* [Problem description]
Reproduce each of the following items verbatim, keeping every character, symbol, and line break unchanged.

* [Material provided]
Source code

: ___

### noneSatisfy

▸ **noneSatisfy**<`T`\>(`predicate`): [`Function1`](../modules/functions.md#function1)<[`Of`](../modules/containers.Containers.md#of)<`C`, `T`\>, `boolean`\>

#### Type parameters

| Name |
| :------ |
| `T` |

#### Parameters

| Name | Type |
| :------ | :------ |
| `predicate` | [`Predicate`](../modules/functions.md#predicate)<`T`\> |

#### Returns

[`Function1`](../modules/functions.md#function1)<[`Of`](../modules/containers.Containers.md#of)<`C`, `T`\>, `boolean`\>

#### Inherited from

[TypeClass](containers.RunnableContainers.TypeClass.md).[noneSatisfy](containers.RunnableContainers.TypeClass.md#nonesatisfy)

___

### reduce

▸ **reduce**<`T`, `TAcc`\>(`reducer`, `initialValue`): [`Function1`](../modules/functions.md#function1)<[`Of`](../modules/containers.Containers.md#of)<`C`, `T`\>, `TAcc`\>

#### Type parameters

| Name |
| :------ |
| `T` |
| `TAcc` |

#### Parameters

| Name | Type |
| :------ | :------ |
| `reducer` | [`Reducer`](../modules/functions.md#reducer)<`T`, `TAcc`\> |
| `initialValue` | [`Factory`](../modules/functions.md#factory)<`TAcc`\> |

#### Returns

* [Answer area]
Source code

: ___

### noneSatisfy

▸ **noneSatisfy**<`T`\>(`predicate`): [`Function1`](../modules/functions.md#function1)<[`Of`](../modules/containers.Containers.md#of)<`C`, `T`\>, `boolean`\>

#### Type parameters

| Name |
| :------ |
| `T` |

#### Parameters

| Name | Type |
| :------ | :------ |
| `predicate` | [`Predicate`](../modules/functions.md#predicate)<`T`\> |

#### Returns

[`Function1`](../modules/functions.md#function1)<[`Of`](../modules/containers.Containers.md#of)<`C`, `T`\>, `boolean`\>

#### Inherited from

[TypeClass](containers.RunnableContainers.TypeClass.md).[noneSatisfy](containers.RunnableContainers.TypeClass.md#nonesatisfy)

___

### reduce

▸ **reduce**<`T`, `TAcc`\>(`reducer`, `initialValue`): [`Function1`](../modules/functions.md#function1)<[`Of`](../modules/containers.Containers.md#of)<`C`, `T`\>, `TAcc`\>

#### Type parameters

| Name |
| :------ |
| `T` |
| `TAcc` |

#### Parameters

| Name | Type |
| :------ | :------ |
| `reducer` | [`Reducer`](../modules/functions.md#reducer)<`T`, `TAcc`\> |
| `initialValue` | [`Factory`](../modules/functions.md#factory)<`TAcc`\> |

#### Returns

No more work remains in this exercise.